▸ Kayıtlardan Alıntılar
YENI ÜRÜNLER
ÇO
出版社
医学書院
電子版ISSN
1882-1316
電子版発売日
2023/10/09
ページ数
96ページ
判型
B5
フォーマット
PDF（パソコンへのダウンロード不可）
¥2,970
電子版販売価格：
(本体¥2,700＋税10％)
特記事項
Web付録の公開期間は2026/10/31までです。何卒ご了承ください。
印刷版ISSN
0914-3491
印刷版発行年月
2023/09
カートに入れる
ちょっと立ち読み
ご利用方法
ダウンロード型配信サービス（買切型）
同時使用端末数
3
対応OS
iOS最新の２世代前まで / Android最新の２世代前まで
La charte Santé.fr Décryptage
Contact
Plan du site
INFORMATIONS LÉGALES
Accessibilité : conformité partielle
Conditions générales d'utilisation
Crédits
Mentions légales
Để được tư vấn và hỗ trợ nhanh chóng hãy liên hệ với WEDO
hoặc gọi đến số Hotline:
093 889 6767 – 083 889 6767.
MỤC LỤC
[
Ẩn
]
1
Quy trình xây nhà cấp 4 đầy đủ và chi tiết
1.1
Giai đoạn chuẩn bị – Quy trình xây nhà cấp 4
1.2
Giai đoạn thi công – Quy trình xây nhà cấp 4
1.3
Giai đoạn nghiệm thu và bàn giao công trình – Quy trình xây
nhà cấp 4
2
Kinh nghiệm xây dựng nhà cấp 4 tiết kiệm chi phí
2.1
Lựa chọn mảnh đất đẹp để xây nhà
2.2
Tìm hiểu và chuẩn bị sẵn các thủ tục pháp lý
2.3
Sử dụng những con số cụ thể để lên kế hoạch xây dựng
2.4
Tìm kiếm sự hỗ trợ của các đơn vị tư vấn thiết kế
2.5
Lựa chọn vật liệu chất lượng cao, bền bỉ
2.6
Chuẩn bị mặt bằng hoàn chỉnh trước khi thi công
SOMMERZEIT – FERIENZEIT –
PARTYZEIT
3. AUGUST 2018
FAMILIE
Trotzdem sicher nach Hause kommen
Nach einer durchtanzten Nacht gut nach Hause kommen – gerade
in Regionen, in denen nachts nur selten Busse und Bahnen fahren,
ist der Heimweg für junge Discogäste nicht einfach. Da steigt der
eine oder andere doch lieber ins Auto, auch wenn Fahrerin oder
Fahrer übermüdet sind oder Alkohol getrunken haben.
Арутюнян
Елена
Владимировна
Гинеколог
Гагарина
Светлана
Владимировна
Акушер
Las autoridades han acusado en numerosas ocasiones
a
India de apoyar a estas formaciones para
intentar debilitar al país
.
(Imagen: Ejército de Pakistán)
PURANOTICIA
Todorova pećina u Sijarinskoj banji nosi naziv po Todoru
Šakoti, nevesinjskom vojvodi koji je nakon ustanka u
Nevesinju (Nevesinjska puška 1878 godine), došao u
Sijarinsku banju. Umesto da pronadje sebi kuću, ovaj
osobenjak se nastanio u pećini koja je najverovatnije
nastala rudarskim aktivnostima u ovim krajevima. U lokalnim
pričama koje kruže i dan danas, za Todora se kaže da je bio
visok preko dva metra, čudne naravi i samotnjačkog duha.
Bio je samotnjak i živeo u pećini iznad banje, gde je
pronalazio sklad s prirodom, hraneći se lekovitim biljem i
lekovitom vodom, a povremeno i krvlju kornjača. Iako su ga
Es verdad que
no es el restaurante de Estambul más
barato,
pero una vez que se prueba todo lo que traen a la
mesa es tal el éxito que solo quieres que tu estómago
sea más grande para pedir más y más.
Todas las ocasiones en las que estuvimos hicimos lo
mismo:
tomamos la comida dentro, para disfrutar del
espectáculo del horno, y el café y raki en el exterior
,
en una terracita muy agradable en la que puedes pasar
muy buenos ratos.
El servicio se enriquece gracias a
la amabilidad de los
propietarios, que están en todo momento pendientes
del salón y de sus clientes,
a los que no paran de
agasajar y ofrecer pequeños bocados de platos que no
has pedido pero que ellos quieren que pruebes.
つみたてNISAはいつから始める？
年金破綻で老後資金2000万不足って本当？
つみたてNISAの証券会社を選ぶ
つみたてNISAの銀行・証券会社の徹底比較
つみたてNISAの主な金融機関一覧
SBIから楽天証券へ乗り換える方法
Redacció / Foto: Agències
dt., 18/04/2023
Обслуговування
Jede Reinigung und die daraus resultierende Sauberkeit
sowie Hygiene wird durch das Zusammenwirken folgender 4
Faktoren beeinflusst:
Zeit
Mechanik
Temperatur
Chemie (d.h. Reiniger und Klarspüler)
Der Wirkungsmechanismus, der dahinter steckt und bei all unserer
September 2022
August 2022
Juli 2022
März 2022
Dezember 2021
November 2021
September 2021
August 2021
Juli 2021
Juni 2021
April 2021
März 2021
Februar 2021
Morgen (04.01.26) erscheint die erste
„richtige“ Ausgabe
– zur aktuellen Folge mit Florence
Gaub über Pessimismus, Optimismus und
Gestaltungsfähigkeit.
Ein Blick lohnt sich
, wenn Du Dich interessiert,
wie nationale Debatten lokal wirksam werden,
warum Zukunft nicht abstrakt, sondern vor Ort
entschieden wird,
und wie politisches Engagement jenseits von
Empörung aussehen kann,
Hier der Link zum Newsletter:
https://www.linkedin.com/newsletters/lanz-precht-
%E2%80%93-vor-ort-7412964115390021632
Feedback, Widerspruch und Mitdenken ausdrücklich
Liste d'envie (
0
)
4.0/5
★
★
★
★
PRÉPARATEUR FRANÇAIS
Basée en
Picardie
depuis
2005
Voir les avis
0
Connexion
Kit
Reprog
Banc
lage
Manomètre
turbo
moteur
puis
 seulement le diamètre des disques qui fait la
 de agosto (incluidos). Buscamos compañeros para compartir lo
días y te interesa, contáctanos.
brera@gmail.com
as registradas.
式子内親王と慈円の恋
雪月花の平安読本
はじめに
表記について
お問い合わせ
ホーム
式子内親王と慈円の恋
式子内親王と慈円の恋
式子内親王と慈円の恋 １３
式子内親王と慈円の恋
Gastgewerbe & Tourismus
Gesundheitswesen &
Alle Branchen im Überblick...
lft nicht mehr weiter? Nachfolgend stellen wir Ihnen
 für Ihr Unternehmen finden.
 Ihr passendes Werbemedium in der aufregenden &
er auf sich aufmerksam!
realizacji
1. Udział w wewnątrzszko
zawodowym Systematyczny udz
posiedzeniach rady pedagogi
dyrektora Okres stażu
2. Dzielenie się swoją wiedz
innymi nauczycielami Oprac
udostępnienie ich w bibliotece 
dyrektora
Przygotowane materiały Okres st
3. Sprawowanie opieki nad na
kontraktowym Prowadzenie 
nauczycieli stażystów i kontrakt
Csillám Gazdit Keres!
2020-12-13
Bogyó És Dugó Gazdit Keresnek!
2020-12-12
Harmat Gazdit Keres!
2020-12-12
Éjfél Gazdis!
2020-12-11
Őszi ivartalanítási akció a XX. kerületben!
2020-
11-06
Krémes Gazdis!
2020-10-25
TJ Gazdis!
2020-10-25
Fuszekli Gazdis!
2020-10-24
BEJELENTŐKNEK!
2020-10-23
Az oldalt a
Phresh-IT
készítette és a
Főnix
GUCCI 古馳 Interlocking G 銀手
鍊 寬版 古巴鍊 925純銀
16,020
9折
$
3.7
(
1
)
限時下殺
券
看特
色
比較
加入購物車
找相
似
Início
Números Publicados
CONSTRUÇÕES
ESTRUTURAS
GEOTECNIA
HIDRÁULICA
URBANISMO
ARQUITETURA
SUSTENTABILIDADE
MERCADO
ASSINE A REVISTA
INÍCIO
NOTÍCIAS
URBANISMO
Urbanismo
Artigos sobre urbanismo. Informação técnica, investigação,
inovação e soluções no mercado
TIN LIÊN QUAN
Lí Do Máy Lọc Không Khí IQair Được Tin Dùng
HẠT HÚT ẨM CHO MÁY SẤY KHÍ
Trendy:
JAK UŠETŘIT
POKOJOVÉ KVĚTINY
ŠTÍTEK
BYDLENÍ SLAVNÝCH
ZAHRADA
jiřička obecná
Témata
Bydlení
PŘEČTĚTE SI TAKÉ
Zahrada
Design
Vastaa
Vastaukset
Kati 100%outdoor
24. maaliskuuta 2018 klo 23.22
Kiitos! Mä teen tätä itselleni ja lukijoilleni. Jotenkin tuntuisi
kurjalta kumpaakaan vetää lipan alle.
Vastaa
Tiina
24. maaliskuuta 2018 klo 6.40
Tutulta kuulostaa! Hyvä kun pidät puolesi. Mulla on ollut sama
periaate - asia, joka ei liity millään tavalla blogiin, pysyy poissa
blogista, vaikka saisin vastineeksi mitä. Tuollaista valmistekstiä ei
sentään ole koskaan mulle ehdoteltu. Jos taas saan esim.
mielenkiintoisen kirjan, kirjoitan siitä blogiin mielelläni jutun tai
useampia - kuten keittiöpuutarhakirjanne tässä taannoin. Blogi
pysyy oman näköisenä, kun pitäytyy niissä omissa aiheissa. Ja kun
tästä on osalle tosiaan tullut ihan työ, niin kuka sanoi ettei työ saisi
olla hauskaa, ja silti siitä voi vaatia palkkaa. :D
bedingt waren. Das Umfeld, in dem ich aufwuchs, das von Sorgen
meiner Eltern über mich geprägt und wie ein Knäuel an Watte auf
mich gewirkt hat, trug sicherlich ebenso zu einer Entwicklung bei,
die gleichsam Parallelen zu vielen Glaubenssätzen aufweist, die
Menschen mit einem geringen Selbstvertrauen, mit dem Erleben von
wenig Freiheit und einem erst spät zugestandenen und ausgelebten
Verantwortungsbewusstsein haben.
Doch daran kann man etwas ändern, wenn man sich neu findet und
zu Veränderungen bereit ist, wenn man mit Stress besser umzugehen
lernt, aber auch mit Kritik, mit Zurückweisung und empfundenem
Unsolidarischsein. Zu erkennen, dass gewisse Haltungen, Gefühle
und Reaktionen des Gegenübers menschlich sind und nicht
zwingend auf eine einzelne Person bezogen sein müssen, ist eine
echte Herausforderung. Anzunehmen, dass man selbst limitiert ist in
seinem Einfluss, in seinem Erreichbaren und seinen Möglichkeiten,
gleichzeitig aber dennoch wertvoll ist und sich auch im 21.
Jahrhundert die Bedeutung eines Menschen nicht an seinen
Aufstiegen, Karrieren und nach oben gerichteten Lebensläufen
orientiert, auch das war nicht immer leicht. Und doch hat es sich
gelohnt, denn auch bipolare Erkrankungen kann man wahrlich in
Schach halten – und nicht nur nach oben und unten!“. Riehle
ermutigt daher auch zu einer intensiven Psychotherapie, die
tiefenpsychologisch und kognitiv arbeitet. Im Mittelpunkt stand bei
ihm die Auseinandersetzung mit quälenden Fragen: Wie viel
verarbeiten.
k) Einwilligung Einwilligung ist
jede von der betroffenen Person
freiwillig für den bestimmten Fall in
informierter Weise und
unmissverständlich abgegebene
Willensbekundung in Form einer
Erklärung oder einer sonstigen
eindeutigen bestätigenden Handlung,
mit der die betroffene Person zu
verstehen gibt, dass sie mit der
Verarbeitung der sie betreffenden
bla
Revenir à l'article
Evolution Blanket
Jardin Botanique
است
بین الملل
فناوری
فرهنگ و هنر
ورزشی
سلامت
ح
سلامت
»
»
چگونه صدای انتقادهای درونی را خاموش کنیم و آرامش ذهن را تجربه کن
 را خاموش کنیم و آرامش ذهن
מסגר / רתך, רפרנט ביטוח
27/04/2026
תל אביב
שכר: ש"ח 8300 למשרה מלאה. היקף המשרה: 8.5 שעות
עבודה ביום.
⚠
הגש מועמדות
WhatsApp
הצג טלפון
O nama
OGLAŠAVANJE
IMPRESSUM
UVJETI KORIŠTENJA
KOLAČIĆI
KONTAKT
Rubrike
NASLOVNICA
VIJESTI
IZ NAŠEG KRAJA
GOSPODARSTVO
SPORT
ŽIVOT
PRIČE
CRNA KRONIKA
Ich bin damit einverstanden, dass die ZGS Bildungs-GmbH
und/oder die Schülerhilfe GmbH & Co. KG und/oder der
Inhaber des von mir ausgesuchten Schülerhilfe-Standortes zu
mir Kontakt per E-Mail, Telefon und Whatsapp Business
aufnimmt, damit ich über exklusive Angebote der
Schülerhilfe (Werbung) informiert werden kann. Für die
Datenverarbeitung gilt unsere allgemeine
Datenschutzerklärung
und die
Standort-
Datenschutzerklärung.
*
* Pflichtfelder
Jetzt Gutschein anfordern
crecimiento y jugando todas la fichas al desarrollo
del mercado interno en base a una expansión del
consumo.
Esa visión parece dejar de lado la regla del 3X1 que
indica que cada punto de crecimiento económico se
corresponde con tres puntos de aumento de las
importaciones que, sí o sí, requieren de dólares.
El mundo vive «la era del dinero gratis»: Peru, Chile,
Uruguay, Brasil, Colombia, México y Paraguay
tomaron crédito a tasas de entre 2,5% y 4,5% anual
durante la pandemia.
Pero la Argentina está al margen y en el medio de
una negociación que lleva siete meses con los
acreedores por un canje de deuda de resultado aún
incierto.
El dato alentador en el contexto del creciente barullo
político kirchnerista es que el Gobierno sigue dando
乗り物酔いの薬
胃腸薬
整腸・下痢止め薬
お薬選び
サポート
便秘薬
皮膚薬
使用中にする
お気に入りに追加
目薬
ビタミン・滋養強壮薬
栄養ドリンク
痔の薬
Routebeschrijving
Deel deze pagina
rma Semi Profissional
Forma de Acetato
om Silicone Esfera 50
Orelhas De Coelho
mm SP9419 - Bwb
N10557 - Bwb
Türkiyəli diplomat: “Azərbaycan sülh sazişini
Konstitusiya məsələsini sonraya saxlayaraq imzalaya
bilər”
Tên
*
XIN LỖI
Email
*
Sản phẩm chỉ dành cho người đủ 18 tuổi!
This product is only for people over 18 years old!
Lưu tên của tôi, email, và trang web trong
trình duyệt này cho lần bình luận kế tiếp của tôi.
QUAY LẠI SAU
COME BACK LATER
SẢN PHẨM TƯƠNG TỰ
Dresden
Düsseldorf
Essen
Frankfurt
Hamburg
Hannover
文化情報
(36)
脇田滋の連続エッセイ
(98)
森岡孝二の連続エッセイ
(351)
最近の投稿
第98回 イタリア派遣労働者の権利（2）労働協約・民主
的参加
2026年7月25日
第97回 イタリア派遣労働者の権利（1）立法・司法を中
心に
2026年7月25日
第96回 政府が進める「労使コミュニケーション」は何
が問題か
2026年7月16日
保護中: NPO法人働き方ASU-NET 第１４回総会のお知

▸ Görev
Lütfen kayıtların ilk satırından "iOS最新の２世代前まで / Android最新の２世代前まで" ifadesini içeren satıra kadar olan satırları, iki uçtaki satırlar da dahil, birebir kopyalayın.

▸ Çözümlü Yanıt
YENI ÜRÜNLER
ÇO
出版社
医学書院
電子版ISSN
1882-1316
電子版発売日
2023/10/09
ページ数
96ページ
判型
B5
フォーマット
PDF（パソコンへのダウンロード不可）
¥2,970
電子版販売価格：
(本体¥2,700＋税10％)
特記事項
Web付録の公開期間は2026/10/31までです。何卒ご了承ください。
印刷版ISSN
0914-3491
印刷版発行年月
2023/09
カートに入れる
ちょっと立ち読み
ご利用方法
ダウンロード型配信サービス（買切型）
同時使用端末数
3
対応OS
iOS最新の２世代前まで / Android最新の２世代前まで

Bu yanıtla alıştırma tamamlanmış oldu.